Should I use var, let, or const?
Use const by default. Switch to let only when you need to reassign the variable (loop counters, accumulators). Avoid var in new code — its function scope and hoisting behavior cause subtle bugs. Enable the ESLint rule prefer-const to enforce this automatically.
What is the difference between null and undefined in JavaScript?
undefined is the default JavaScript assigns to uninitialized variables, missing arguments, and absent object properties. null is an intentional assignment meaning "no value here." Both are falsy. null == undefined is true (loose), but null === undefined is false (strict). Check for null explicitly with value === null — do not rely on typeof null === "object", which is a historical quirk.
Are arrow functions faster than regular functions?
No measurable performance difference exists in modern JavaScript engines. The choice between arrow and regular functions is entirely behavioral: arrow functions do not have their own this, arguments, or super — they inherit these from the enclosing lexical scope. Use arrow functions for callbacks; use regular functions for object methods, constructors, and event handlers that need their own this.
Should I use forEach or map in JavaScript?

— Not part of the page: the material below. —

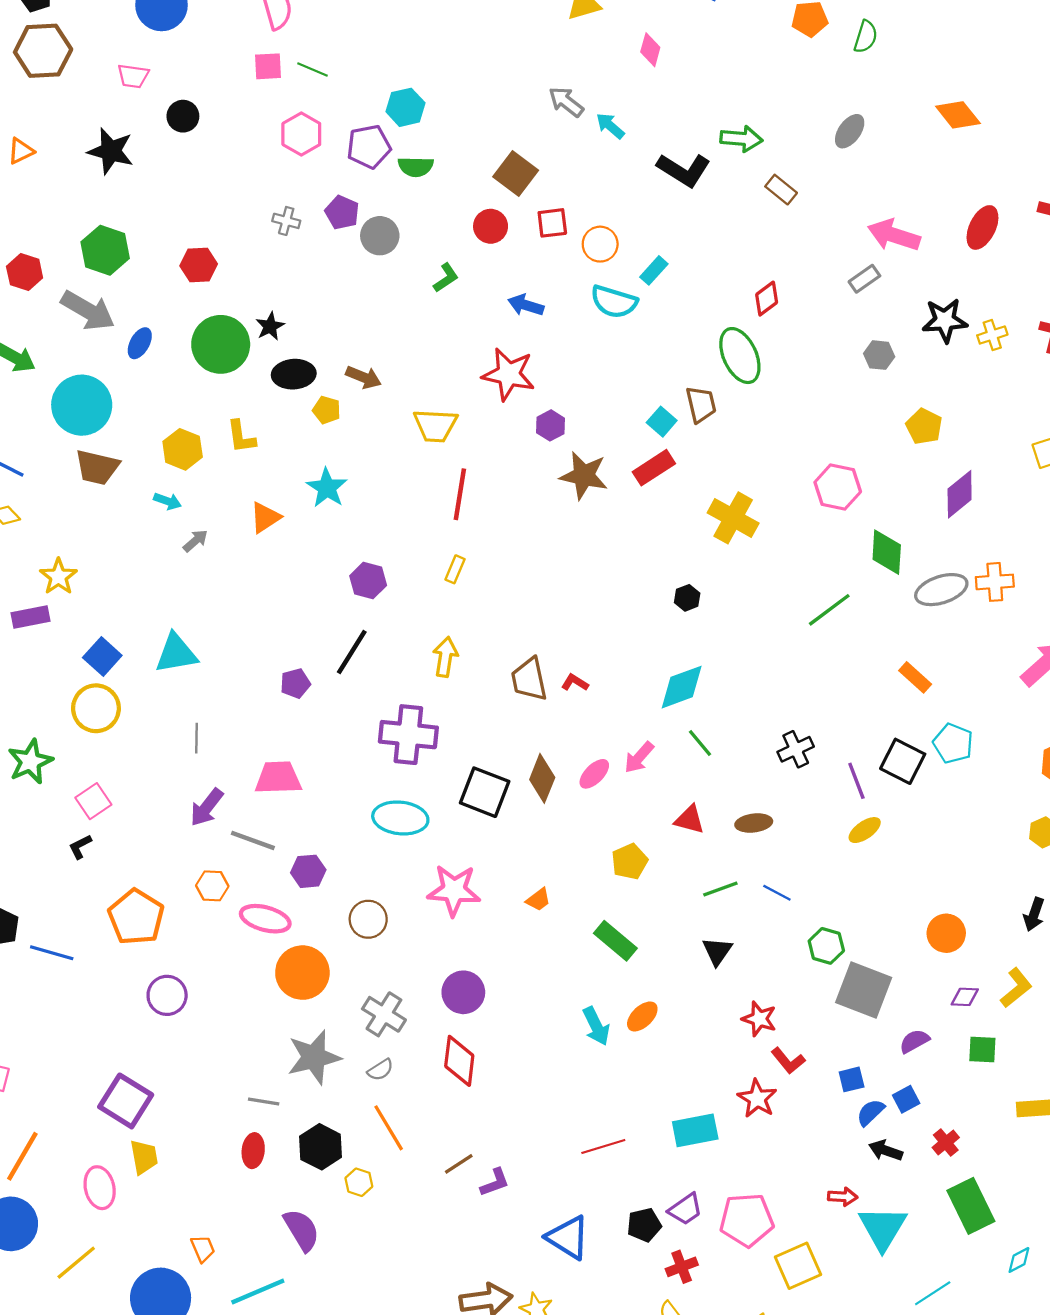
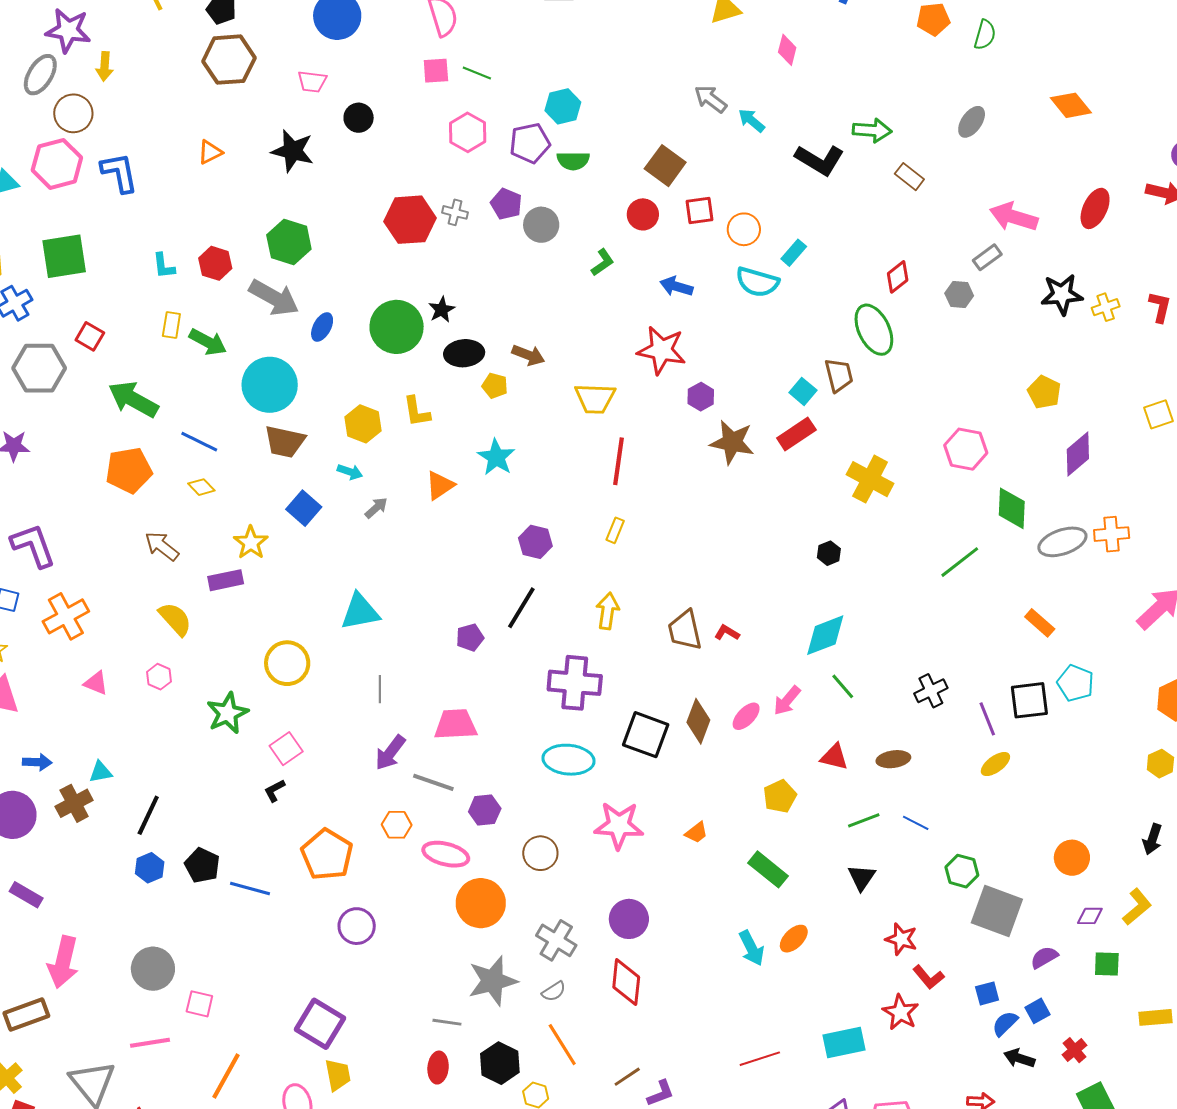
red hexagon: (199, 265) -> (410, 220), moved, size x1.5
gray hexagon: (879, 355) -> (959, 295), moved
blue square: (102, 656) -> (304, 508), moved
black square: (903, 761) -> (1029, 700), turned -33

Use map() when you need the resulting transformed array. Use forEach() when you only need the side effect (logging, writing to an external variable, updating the DOM). Using map() and ignoring the result is wasteful and triggers ESLint warnings. Neither supports break — use for...of when early exit is needed.
What is the difference between Promise and async/await?
Async/await is syntactic sugar layered on top of Promises (introduced ES2017). An async function always returns a Promise. await pauses the async function until the Promise settles, making asynchronous code read like synchronous code. Error handling uses try/catch instead of .catch(). For concurrent operations, use Promise.all() with await rather than sequential await calls, which would serialize unnecessarily.